**GIVEN TASK 1**
Please duplicate the part of the records below that opens with their first line and closes with the line containing "genus: Alcea", keeping both of those lines.

>> begin SOURCE PASSAGE

Skip to content

arindham-codes-cmd/PV-Output-Forecasting-

Folders and files

NameName
Last commit message
Last commit date

Latest commit

 

History

56 Commits
 
 
 
 
 
 
 
 
 
 

Repository files navigation

Originally developed by Arindham Krishna
GitHub: arindham-codes-cmd

PV-Output-Forecasting

Project Overview

  • This project explores solar energy forecasting using time series models like ARIMA and SARIMA. We analyse generation and weather sensor data from two solar plants, the goal is to predict daily energy output and support smarter grid management, load balancing, and consumer awareness.

  • The dataset includes DC/AC output power readings, ambient and module temperature, irradiation, and cumulative yield, merged and modeled to simulate real-world forecasting scenarios. This project also benchmarks model performance for academic and portfolio purposes, with plans to visualize insights through a Power BI dashboard for business ready storytelling.

Business Problem

Solar energy production is highly sensitive to weather conditions like cloud cover, temperature, and irradiation, These can cause unpredictable fluctuations in daily output. For solar companies managing multiple plants, this variability makes it difficult to plan grid operations, balance loads, and inform consumers about expected energy availability.

This project simulates a real-world scenario where a solar company operates two plants and wants to:

  • Forecast next 7 day energy generation based on weather data
  • Compare operational performance between plants
  • Benchmark forecasting models for future deployment

By building predictive models and visualizing insights, the project supports better operational planning and showcases data driven decision making for both academic and portfolio purposes.

Project Blueprint

This project was executed following a structured, five-phase blueprint designed to take raw solar data all the way to a dashboard-ready forecasting solution:

Phase 1: Data Preparation

  • Imported generation and weather data for both plants
  • Cleaned nulls, duplicaes, and outliers
  • Converted timestamps and extracted HOUR, DAY, MONTH features
  • Merged weather + generation data on timestamp and source key

Outcome: Two clean datasets—plant1_merged.csv and plant2_merged.csv

Phase 2: Exploratory Data Analysis (EDA)

Investigated how weather variables influence energy generation

Key visualizations included

  • IRRADIATION vs DC_POWER correlation Daily Yield trends over time.
  • Hourly generation patterns (peak hours)

>> end SOURCE PASSAGE

**GIVEN TASK 2**
Set down word for word the part of the solar forecasting project description above that opens with the words "Solar energy production" and closes with "and portfolio purposes.".

>> begin PROVIDED ENTRIES

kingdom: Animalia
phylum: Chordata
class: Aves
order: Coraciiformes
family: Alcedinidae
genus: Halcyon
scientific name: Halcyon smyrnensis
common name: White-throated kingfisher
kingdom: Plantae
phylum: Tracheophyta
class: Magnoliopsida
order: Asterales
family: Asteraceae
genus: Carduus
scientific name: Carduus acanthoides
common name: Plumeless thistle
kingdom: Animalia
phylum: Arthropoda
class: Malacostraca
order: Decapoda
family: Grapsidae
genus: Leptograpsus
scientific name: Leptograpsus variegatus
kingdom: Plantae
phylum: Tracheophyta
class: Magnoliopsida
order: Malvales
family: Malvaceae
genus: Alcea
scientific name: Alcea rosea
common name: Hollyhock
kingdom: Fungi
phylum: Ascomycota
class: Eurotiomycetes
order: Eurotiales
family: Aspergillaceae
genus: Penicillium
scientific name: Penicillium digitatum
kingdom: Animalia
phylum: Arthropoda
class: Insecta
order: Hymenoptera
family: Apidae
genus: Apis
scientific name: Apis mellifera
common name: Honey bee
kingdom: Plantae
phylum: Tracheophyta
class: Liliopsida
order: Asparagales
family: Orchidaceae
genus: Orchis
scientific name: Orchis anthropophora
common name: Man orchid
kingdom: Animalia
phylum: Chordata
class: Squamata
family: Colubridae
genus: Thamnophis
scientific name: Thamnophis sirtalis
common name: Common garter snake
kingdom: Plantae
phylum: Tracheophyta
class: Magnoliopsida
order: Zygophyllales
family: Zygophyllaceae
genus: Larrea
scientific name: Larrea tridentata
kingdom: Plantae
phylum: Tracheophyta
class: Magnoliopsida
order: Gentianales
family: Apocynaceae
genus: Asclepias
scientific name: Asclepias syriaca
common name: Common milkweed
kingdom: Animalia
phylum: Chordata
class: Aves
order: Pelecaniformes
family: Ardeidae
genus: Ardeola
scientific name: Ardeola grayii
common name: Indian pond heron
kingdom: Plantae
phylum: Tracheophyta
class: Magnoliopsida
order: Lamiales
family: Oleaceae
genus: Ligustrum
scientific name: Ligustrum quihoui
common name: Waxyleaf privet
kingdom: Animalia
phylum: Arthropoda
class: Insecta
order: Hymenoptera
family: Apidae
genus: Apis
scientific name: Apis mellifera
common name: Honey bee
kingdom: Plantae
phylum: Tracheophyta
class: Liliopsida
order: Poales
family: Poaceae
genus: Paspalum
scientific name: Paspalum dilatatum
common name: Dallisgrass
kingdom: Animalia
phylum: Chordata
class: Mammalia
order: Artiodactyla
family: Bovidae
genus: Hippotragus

>> end PROVIDED ENTRIES

**FULL RESPONSE 1**
kingdom: Animalia
phylum: Chordata
class: Aves
order: Coraciiformes
family: Alcedinidae
genus: Halcyon
scientific name: Halcyon smyrnensis
common name: White-throated kingfisher
kingdom: Plantae
phylum: Tracheophyta
class: Magnoliopsida
order: Asterales
family: Asteraceae
genus: Carduus
scientific name: Carduus acanthoides
common name: Plumeless thistle
kingdom: Animalia
phylum: Arthropoda
class: Malacostraca
order: Decapoda
family: Grapsidae
genus: Leptograpsus
scientific name: Leptograpsus variegatus
kingdom: Plantae
phylum: Tracheophyta
class: Magnoliopsida
order: Malvales
family: Malvaceae
genus: Alcea

**FULL RESPONSE 2**
Solar energy production is highly sensitive to weather conditions like cloud cover, temperature, and irradiation, These can cause unpredictable fluctuations in daily output. For solar companies managing multiple plants, this variability makes it difficult to plan grid operations, balance loads, and inform consumers about expected energy availability.

This project simulates a real-world scenario where a solar company operates two plants and wants to:

  • Forecast next 7 day energy generation based on weather data
  • Compare operational performance between plants
  • Benchmark forecasting models for future deployment

By building predictive models and visualizing insights, the project supports better operational planning and showcases data driven decision making for both academic and portfolio purposes.